Boris Charmatz et Médéric Collignon se connaissent maintenant. Quelque temps est passé depuis leur première rencontre le 8 juillet 2007 lors du festival Parcours de danse, pour une improvisation tenue dans le parc de la Chamarande. Le spectacle proposé dans le cadre du festival Jazz à la Villette n’est pas pour autant plus écrit : il s’agit toujours d’une improvisation, mais celle-ci vient s’inscrire dans un travail en commun dont une autre étape s’est jouée lors de la projection du film Une lente introduction (Mk2 Quai-de-Loire, le jeudi 4/09/08 à 20h), réalisé par Boris Charmatz d’après Herses, une lente introduction, une de ses anciennes chorégraphies. La projection au MK2 Quai-de-Loire était accompagnée par une performance sonore réalisée en direct par Médéric Collignon.

Il serait intéressant de suivre l’évolution des rapports entre ces artistes sur la scène. L’improvisation se tisse à travers des gestes et des sons, mais ils ont appris à se connaître, ils savent maintenant jouer chacun sur la présence de l’autre et les moments où ils se donnent pleinement à ce jeu sont d’autant plus jouissifs.

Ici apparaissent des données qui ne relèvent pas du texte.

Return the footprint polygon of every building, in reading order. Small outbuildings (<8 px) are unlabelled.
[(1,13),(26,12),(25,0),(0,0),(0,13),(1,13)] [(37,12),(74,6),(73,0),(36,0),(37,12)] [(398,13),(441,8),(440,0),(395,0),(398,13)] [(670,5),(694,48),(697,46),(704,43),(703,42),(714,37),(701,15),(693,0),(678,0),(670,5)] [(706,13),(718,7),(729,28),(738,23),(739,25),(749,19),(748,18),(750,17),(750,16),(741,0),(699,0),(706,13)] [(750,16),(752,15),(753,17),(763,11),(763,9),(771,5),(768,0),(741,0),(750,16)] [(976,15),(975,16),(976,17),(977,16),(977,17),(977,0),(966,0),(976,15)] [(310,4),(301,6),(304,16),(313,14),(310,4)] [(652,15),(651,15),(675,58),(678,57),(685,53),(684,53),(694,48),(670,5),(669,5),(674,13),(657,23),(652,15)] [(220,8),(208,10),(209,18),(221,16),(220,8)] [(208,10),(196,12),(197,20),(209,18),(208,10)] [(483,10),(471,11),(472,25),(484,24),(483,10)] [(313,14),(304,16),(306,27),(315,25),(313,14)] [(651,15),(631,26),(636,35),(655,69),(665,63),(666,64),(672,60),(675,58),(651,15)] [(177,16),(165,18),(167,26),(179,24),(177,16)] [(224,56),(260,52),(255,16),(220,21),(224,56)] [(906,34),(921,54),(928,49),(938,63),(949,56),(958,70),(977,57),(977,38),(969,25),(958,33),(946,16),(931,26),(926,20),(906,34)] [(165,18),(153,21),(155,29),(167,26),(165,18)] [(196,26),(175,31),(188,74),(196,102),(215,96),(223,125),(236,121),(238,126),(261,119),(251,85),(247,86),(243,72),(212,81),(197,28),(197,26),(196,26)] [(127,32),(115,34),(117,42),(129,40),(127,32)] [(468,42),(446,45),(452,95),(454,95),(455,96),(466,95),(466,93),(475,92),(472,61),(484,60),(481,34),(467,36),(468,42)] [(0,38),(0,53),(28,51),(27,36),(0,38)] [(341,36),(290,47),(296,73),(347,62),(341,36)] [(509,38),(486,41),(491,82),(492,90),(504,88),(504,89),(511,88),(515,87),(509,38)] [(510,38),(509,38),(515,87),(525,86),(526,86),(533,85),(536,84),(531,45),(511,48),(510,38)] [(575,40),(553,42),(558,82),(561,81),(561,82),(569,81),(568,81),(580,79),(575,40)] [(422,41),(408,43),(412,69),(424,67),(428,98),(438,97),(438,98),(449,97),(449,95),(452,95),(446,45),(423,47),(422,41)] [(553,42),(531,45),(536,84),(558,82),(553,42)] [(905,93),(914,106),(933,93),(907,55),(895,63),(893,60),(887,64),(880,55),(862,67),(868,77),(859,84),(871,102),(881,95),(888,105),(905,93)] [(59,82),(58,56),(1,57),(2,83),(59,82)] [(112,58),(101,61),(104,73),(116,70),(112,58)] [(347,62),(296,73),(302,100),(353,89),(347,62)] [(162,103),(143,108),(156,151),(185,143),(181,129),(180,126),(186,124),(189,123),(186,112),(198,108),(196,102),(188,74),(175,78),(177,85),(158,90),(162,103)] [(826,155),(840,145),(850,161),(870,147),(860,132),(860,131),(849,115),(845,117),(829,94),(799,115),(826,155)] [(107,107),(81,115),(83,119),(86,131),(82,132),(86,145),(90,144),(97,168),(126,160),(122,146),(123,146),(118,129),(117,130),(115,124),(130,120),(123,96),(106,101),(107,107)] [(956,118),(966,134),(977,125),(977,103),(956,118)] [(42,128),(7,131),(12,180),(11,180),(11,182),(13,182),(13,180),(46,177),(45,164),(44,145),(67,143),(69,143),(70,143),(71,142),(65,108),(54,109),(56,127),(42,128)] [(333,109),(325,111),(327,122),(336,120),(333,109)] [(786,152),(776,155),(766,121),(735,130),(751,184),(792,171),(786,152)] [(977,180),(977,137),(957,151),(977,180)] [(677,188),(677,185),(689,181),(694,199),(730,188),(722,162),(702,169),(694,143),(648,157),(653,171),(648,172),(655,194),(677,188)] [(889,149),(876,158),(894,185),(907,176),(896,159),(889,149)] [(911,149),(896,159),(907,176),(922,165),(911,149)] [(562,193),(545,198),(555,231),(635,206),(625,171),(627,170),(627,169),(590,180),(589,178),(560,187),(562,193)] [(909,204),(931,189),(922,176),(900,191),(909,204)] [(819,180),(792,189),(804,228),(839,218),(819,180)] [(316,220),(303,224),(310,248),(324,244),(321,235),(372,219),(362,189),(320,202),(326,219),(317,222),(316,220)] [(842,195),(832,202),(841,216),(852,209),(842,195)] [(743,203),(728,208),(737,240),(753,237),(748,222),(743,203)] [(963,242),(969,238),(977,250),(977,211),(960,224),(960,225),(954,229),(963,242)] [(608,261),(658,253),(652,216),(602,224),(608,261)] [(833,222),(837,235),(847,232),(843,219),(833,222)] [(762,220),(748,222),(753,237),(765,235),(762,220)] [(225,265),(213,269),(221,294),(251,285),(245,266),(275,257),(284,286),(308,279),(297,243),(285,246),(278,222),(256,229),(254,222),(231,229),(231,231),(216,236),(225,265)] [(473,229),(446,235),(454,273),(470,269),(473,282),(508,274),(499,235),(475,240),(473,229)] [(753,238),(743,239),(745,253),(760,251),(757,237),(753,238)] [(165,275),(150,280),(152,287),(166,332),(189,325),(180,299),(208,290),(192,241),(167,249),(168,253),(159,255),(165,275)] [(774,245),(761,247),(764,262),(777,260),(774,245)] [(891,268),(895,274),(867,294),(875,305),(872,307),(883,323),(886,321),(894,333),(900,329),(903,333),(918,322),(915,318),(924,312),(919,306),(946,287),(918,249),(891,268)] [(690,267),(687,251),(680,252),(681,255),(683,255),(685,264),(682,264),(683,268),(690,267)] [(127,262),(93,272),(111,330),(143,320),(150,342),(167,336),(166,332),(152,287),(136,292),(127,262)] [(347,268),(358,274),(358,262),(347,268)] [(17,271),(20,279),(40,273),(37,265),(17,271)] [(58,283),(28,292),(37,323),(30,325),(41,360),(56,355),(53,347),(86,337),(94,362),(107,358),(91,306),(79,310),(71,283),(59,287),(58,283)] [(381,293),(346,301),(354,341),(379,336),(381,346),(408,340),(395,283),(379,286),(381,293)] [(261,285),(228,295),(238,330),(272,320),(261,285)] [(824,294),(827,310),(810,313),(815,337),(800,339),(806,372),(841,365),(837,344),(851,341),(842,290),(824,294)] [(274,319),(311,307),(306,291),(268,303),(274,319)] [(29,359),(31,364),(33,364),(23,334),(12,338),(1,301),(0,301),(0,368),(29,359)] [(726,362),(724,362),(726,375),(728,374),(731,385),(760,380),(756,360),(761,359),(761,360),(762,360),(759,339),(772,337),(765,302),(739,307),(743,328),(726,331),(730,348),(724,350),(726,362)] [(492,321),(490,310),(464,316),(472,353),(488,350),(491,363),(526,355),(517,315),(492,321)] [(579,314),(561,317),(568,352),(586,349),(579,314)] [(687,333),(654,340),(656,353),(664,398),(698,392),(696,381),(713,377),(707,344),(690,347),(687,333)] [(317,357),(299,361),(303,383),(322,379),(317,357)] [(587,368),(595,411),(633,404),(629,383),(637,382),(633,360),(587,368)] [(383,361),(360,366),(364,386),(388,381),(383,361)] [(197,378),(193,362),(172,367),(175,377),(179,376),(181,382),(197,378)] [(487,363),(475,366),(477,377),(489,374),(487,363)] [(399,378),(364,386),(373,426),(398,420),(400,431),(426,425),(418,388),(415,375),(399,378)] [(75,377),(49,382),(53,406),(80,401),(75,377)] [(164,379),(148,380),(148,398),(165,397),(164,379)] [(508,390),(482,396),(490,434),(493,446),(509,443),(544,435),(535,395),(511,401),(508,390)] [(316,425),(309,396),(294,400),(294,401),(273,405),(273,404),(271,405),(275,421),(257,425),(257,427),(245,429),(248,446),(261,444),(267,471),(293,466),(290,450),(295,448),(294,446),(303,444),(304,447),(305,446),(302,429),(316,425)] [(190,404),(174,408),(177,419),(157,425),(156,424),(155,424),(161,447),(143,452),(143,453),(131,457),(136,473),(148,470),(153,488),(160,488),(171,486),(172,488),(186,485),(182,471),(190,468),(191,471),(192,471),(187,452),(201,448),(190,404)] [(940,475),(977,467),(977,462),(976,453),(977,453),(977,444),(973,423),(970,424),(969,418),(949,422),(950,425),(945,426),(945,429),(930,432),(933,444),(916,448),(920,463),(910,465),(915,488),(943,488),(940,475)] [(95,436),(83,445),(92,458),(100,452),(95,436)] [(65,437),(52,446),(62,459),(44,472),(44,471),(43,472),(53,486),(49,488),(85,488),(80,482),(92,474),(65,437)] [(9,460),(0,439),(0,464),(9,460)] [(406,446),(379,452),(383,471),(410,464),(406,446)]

Pour ceux qui n’auraient pas eu l’occasion d’assister aux rencontres évoquées ci-dessus, Boris Charmatz reste l’imprévisible et le déstabilisateur, quoique la musique créée par Médéric Collignon à l’aide d’un cornet de poche et des machines et sampleurs peut aussi bien être caractérisée comme imprévisible et singulière. Toutefois, Médéric Collignon se situe davantage dans la logique d’une performance sonore, toujours survolté et d’une énergie intarissable et peut être quelque part encore en représentation. Il résiste aux « attaques » de Boris Charmatz, qui le touche, le palpe, lui monte dessus, le prend et le porte sur ses épaules, interfère avec ses machines et le roule par terre. La perplexité de leur première rencontre a laissé la place à une connivence effervescente.

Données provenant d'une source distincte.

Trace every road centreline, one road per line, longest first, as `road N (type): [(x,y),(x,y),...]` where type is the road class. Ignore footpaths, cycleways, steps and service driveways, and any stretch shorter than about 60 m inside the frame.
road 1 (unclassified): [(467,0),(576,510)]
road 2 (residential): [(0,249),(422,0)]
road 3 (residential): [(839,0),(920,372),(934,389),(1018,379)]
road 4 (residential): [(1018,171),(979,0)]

Boris Charmatz, quant à lui, n’en démord pas. Il y a des thèmes qui reviennent à travers plusieurs de ses créations. Il parle, car parler fait partie de sa présence sur scène, et c’est l’une de ses obsessions : tuer de vieux gestes dans son corps. Il crie et il met une note mélodramatique dans le désespoir joué de vouloir dire quelque chose de nouveau quand tout a déjà été dit, reprise au second degré d’une hantise de l’art contemporain. Il y a aussi des bribes de narration d’une trame nouvelle, peut être des bouts d’essais pour ses créations en cours, faisant toujours appel à des images fortes, absurdes, qui pourraient faire penser à une esthétique surréaliste.
En même temps, il y a sa gestuelle et sa manière d’être sur scène, qui montrent qu’il ne s’agit pas d’un simple exercice formel, ni de déclamer des mementos pathétiques.

Dans ces instants d’improvisation, Boris Charmatz se livre à un jeu dangereux, qu’il s’efforce de pousser au plus loin. Dans sa tentative avouée de tuer de vieux gestes, il plonge dans la mémoire du corps, au-delà des strates témoignant d’un quelconque apprentissage. Il parvient à des gestes et postures apparentés à des états extrêmes de conscience dissociée. Son anamnèse charnelle trouve des résonances dans les glossolalies d’Antonin Artaud. C’est un exercice qui pourrait assez vite devenir insoutenable : Boris Charmatz se balance, il rampe, un sourire béant, perdu, figé sur son visage. C’est une démarche radicale et troublante et l’épuisement du danseur ressemble à celui de quelqu’un qui vient de se réveiller d’une transe. La présence de Médéric Collignon avec sa verve insouciante vient dédramatiser la situation et les deux artistes se retrouvent sur les terrains plus stables d’un débordement à la fois ludique et irrévérencieux.